South Side stabbing trial underway


By joe gorman

jgorman@vindy.com

youngstown

Prosecutors say a woman on trial for two counts of felonious assault stabbed a woman during a brawl after a homicide in June 2012 on the South Side.

But the defense attorney, Ed Hartwig, representing Tamika Jones, told jurors in opening statements Tuesday in Mahoning County Common Pleas Court that police have no evidence his client committed the crime.

Hartwig said there is no weapon, no fingerprints, blood analysis, DNA or video showing his client stabbing Victoria Truman in the front yard of her Hilton Avenue home during a brawl after the shooting death of Truman’s boyfriend, Dion Weatherspoon, three doors down just a few hours earlier.

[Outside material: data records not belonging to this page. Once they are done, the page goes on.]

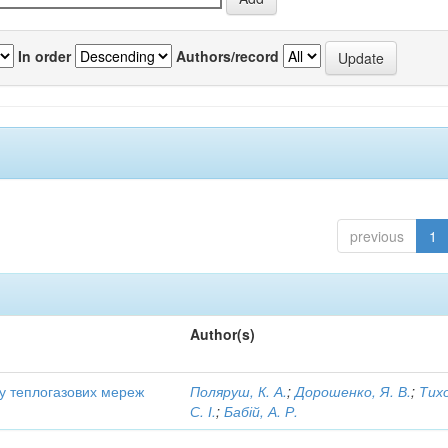
In order
Authors/record
previous
1
Author(s)
ту теплогазових мереж
Поляруш, К. А.
;
Дорошенко, Я. В.
;
Тих
С. І.
;
Бабій, А. Р.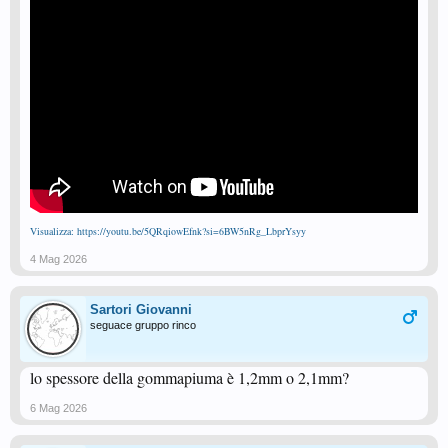
Visualizza: https://youtu.be/5QRqiowEfnk?si=6BW5nRg_LbprYsyy
4 Mag 2026
Sartori Giovanni
seguace gruppo rinco
lo spessore della gommapiuma è 1,2mm o 2,1mm?
6 Mag 2026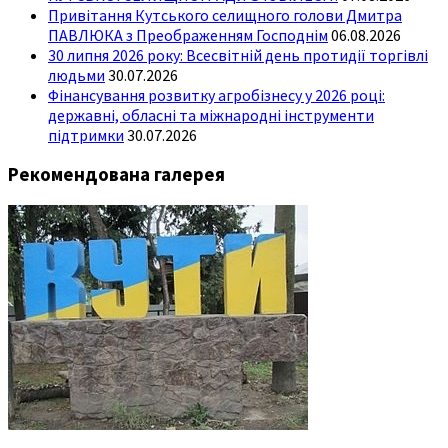
Привітання Кутського селищного голови Дмитра
ПАВЛЮКА з Преображенням Господнім
06.08.2026
30 липня 2026 року: Всесвітній день протидії торгівлі
людьми
30.07.2026
Фінансування розвитку агробізнесу у 2026 році:
державні, обласні та міжнародні інструменти
підтримки
30.07.2026
Рекомендована галерея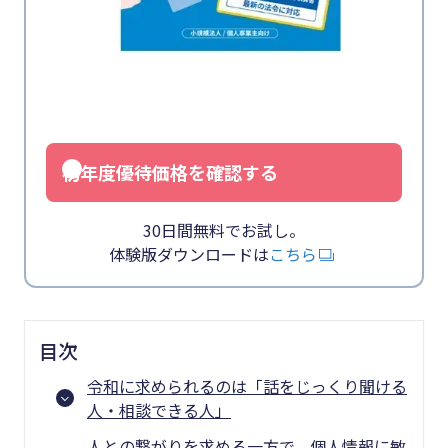
初年度優待価格を確認する
30日間無料でお試し。
体験版ダウンロードは
こちら
目次
令和に求められるのは「話をじっくり聞ける
人・相談できる人」
人との繋がりを求める一方で、個人情報に敏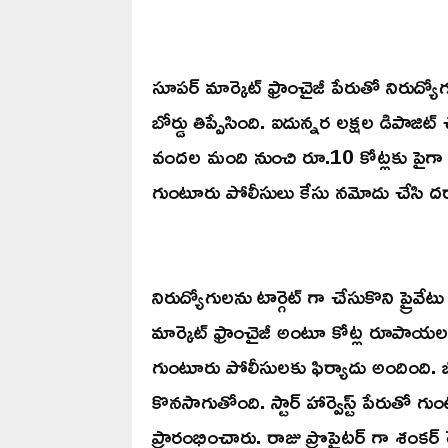
సూపర్ మార్కెట్ ఫ్రాంచైజీ పేరుతో నిరుద్
బోర్డు తిప్పేసింది. ఐదున్నర లక్షల డిపాజిట్ చే
వందల మంది నుంచి రూ.10 కోట్లకు పైగా 
గుంటూరు పోలీసులు కేసు నమోదు చేసి దర్య
నిరుద్యోగులను టార్గెట్ గా చేసుకొని ప్ర
మార్కెట్ ఫ్రాంచైజీ అంటూ కోట్ల రూపాయ
గుంటూరు పోలీసులకు ఫిర్యాదు అందింది. బ
కొనసాగుతోంది. స్టార్ హార్వెస్ట్ పేరుతో 
ప్రారంభించారు. రాజు ప్రొప్రైటర్ గా శంకర్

Hartwig said all prosecutors have is eyewitness testimony, and it is shaky eyewitness testimony at that.

“They will rely solely on eyewitness testimony, and I intend to show it’s riddled with inconsistencies,” Hartwig said. Jones, 30, faces two counts of felonious assault in the stabbing of Truman. Jury selection began Monday before Judge Maureen Sweeney and was concluded Tuesday morning.

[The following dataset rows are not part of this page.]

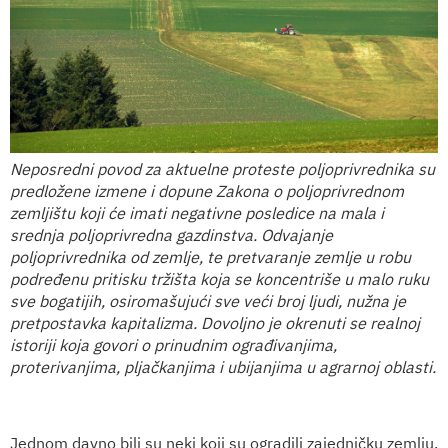
Neposredni povod za aktuelne ​protest​e​ poljoprivrednika su
predložene izmene i dopune Zakona o poljoprivrednom
zemljištu koji će imati negativne posledice na mala i
srednja poljoprivredna gazdinstva. Odvajanje
poljoprivrednika od zemlje, te​ pretvaranje zemlje u robu​
podređen​u​ pritisku tržišta ​koja ​se koncentriše u malo ruku
sve bogatijih, osiromašujući sve veći broj ljudi, nužna je
pretpostavka kapitalizma. Dovoljno je okrenuti se realnoj
istoriji koja govori o prinudnim ograđivanjima,
proterivanjima, pljačkanjima i ubijanjima u agrarnoj oblasti.
Jednom davno bili su neki koji su ogradili zajedničku zemlju.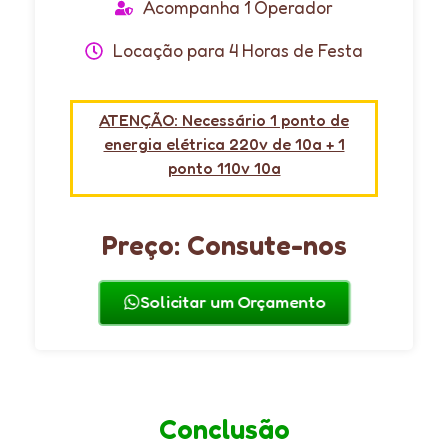
Acompanha 1 Operador
Locação para 4 Horas de Festa
ATENÇÃO: Necessário 1 ponto de
energia elétrica 220v de 10a + 1
ponto 110v 10a
Preço: Consute-nos
Solicitar um Orçamento
Conclusão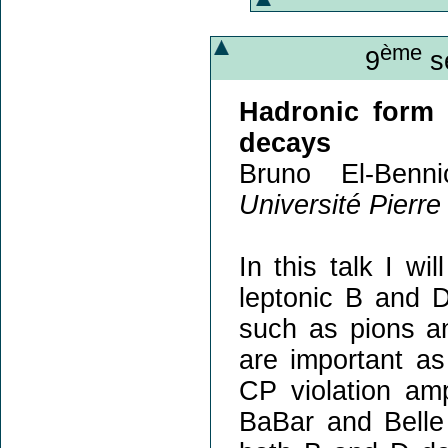
ème
9
sé
Hadronic form 
decays
Bruno El-Benn
Université Pierre
In this talk I wi
leptonic B and 
such as pions an
are important as
CP violation am
BaBar and Belle 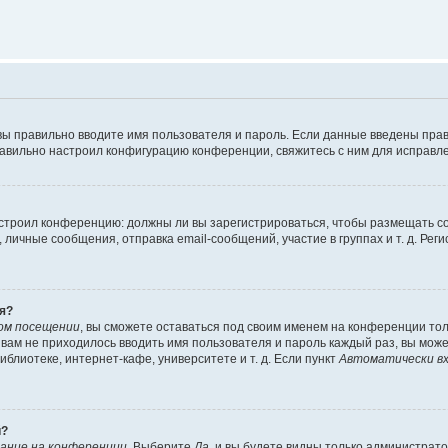
вы правильно вводите имя пользователя и пароль. Если данные введены прав
равильно настроил конфигурацию конференции, свяжитесь с ним для исправле
 настроил конференцию: должны ли вы зарегистрироваться, чтобы размещать 
чные сообщения, отправка email-сообщений, участие в группах и т. д. Регис
я?
ом посещении
, вы сможете оставаться под своим именем на конференции тол
ы вам не приходилось вводить имя пользователя и пароль каждый раз, вы мож
блиотеке, интернет-кафе, университете и т. д. Если пункт
Автоматически вх
й?
ание на конференции
. Выберите
Да
, и вы будете видны только администрат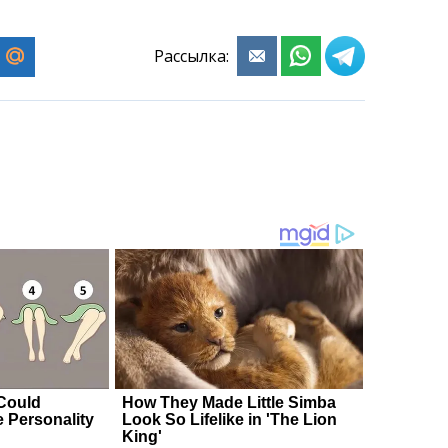
Рассылка: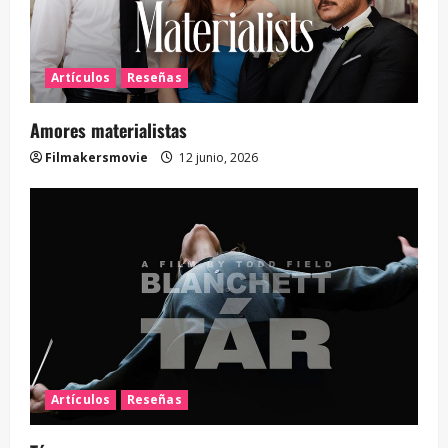
Artículos
Reseñas
Amores materialistas
Filmakersmovie
12 junio, 2026
Artículos
Reseñas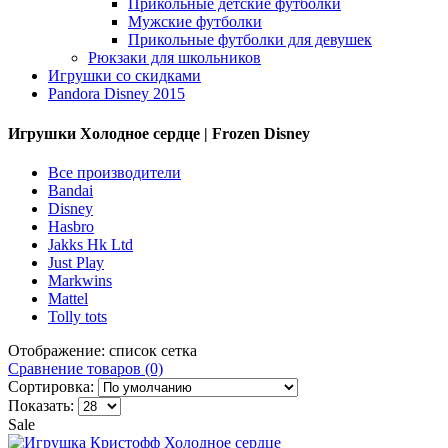
Прикольные детские футболки
Мужские футболки
Прикольные футболки для девушек
Рюкзаки для школьников
Игрушки со скидками
Pandora Disney 2015
Игрушки Холодное сердце | Frozen Disney
Все производители
Bandai
Disney
Hasbro
Jakks Hk Ltd
Just Play
Markwins
Mattel
Tolly tots
Отображение:
список
сетка
Сравнение товаров (0)
Сортировка:
Показать:
Sale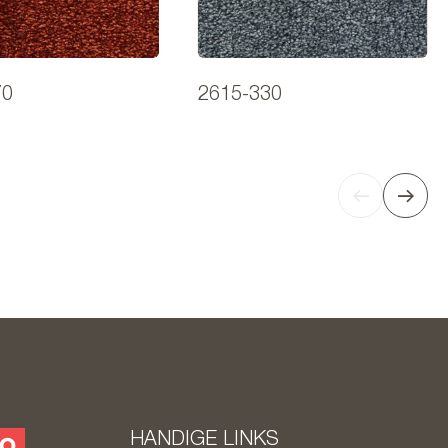
70
2615-330
HANDIGE LINKS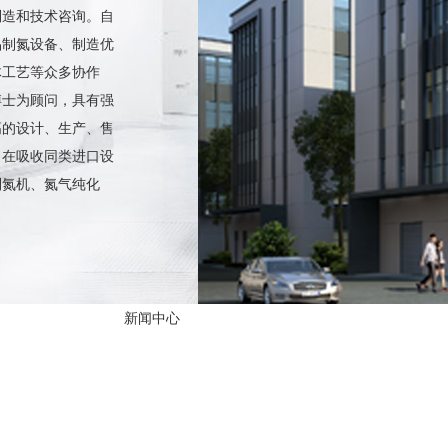
制造和技术咨询。自
品制氮设备、制造优
体工艺等众多协作
博士为顾问，具有强
高的设计、生产、售
。在吸收同类进口设
制氮机、氮气纯化
新闻中心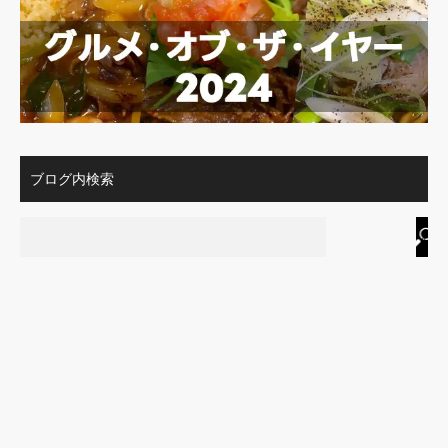
ブログ内検索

Weatherspoon, 24, was shot to death June 13, 2012, in the front yard of his home during an argument. Walter Drake, 28, has been charged with murder in Weatherspoon’s death. A trial is set for May 12 before Judge Sweeney.

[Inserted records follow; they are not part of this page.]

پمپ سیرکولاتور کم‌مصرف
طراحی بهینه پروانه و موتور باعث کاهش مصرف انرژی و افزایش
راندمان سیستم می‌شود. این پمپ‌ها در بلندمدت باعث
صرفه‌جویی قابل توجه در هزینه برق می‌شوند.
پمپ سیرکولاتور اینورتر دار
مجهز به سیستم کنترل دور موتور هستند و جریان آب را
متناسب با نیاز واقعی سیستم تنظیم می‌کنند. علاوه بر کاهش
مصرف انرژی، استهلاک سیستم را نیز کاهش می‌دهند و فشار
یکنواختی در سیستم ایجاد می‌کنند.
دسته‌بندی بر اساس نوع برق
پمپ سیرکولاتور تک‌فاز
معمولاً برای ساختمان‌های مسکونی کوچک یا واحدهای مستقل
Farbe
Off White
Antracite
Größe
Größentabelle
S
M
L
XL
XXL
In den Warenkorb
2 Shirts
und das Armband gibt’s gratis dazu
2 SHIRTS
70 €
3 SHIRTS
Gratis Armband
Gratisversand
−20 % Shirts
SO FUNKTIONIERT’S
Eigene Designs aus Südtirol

Assistant Prosecutor Rob Andrews said during his opening statement that a large crowd gathered after Weatherspoon was killed as police arrived to process the crime scene, and several of those people stayed in the neighborhood and went to Truman’s home after police left.

Truman was sitting on the driveway when another woman came up wanting to fight her, and Truman’s friends and family formed a circle so the two could fight, Andrews said.

As Truman and the woman squared off, other women jumped into the fray, Andrews said, and one of those women was Jones. He said witnesses will testify that they saw Jones make stabbing motions as she fought with Truman, who had three wounds to her back that punctured a lung, plus three wounds to her arm and a wound on her hand. She spent about a week in the hospital recovering from her injuries.

Andrews told jurors that they would not see the weapon because police never found it.

Hartwig acknowledged his client participated in the fight but said Jones was fighting with Truman’s mother and did not stab Truman.

He said police waited almost a month to get a secret indictment against Jones, and during that time they interviewed other witnesses but never his client.